I’ve been thinking a lot about O’Keeffe and Wright since our construction started—they were both restless and relentless renovators themselves. Neither of them fell into the trap of feeling like their homes were ever “done.” On top of the well-publicized campaigns of building and then rebuilding at Taliesin (following the devastating fire and murders in 1914 and then a less catastrophic electrical fire in 1925), Wright constantly tinkered with the interior flow and layout of his both Taliesin and Taliesin West. There’s a wonderful anecdote in one of Olgivanna Lloyd Wright’s books about the fact that he would do this to hotel rooms, too. Imagine showing up at a nondescript Holiday Inn with bouquets of flowers, some tasteful throws, and maybe a floor lamp (#lifegoals?). And O’Keeffe, despite working with heavy adobe walls in both her homes, was also prone to visions and revisions. At her Abiquiu home, she added fire places, took them out, built adobe hassocks in her living room and then later removed them again. She knocked out the window of her sitting room in the mid-1960s and replaced it with a picture window. She would try something at her Abiquiu home—a corner-wrapping window, for instance—at one home, and deciding that she liked it, repeat it at Ghost Ranch. For both O’Keeffe and Wright, this constant domestic rearranging and reinvention was deeply related to their artistic practices, a source of aesthetic and creative inspiration right up there with the American landscapes they both loved deeply.

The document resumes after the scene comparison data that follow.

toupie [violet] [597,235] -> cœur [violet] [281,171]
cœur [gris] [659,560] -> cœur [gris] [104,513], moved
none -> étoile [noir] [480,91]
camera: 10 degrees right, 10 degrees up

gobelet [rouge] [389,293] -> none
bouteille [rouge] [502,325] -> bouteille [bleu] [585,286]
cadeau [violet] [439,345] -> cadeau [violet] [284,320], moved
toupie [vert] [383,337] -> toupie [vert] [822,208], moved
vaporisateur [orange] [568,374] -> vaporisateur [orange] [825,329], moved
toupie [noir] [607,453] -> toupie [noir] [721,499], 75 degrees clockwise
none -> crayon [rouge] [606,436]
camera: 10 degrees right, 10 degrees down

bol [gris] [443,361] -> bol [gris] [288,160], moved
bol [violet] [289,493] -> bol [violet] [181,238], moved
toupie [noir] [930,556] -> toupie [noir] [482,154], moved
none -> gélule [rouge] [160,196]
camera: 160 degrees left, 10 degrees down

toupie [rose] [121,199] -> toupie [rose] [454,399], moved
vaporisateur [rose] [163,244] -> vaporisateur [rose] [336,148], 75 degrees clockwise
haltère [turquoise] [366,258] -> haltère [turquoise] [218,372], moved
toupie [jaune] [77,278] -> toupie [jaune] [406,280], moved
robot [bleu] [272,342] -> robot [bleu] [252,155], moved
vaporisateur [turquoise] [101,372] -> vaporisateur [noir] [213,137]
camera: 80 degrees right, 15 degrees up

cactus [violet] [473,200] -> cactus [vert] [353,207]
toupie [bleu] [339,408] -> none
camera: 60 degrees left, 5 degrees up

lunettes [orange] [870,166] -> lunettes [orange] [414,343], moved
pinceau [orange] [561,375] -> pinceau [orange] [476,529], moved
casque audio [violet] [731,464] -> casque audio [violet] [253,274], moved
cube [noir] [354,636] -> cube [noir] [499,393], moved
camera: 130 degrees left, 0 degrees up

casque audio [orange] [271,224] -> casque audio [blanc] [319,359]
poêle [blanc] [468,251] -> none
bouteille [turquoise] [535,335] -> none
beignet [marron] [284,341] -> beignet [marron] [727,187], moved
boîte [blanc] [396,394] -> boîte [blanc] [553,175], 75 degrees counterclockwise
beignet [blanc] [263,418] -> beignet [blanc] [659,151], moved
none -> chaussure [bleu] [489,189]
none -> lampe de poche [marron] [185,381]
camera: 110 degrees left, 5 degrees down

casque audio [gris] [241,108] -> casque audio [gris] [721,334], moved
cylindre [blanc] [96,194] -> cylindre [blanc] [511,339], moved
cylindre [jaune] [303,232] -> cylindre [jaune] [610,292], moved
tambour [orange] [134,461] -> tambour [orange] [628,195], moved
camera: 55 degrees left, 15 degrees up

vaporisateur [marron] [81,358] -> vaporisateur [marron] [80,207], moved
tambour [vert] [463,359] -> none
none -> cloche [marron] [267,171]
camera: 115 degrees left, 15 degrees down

Today, all of that constant fussing and upheaval is a preservation challenge, and an interpretive one. Knowing that these homes and studios were in constant flux during their occupants’ lifetimes, where do you set the clock? Do you pick a moment and keep it static there or do you let it change? When I visited Taliesin for the first time back in 2023, it was the week in March before tour season started. The stewards were hard at work. Furniture was pushed near the walls so that the carpets could be cleaned and the yard sculptures were starting to emerge from their protective winter covers. It felt in that moment how it maybe felt during the Wright’s lifetime: the apprentices who stayed at Taliesin year-round readying the house and farm for the master’s return as summer approached. It was exciting and unexpected to feel the dynamism of the house. It’s also not what we expect from our house museum visits. I could feel the palpable disappointment of the tours who intersected with me while I was staying at Tan-y-Deri last October. Who was this random woman in sweatpants at the dining room table drinking coffee and working on a laptop like this was an AirBnB and not a UNESCO world heritage site? I was clearly spoiling the illusion that the house was untouched and unchanged since the home became part the Taliesin estate in the 1950s.

Meanwhile, O’Keeffe’s home in Abiquiu has been kept largely as it was in the early 1980s, when O’Keeffe relocated to be near medical care in Santa Fe during the final years of her life. She had mostly stopped creating art at that point. The studio today thus looks foreign to the photographs we see all the way up through the 1960s, where O’Keeffe sits before her canvas and brushes, surrounded by all the trappings of an active, productive painter. In the end, the staging of these spaces is all about storytelling. These were lived, used, embodied spaces. It’s all about the stories of that use we think are the most valuable or interesting to tell now.

I’m thinking about the stories we tell through our environs sitting in the living room this morning. There’s the metal Moroccan tabletop we found at a thrift store in Michigan, perched on top of John’s grandmother’s Danish midcentury credenza. Above it hangs a bright yellow paper-plate sun that our daughter made when she was two, which bears the same approximate expression as the straight-line mouth emoji. Something about this constellation of items speaks to something truer and deeper about the house than our rotating cast of curated throw pillows in soft millennial colors or anything of that ilk. There’s some aura to these things… they are specific to us and our story. I’m trying to hold that now as our house takes on new form; that the house and the story are ideally one and the same.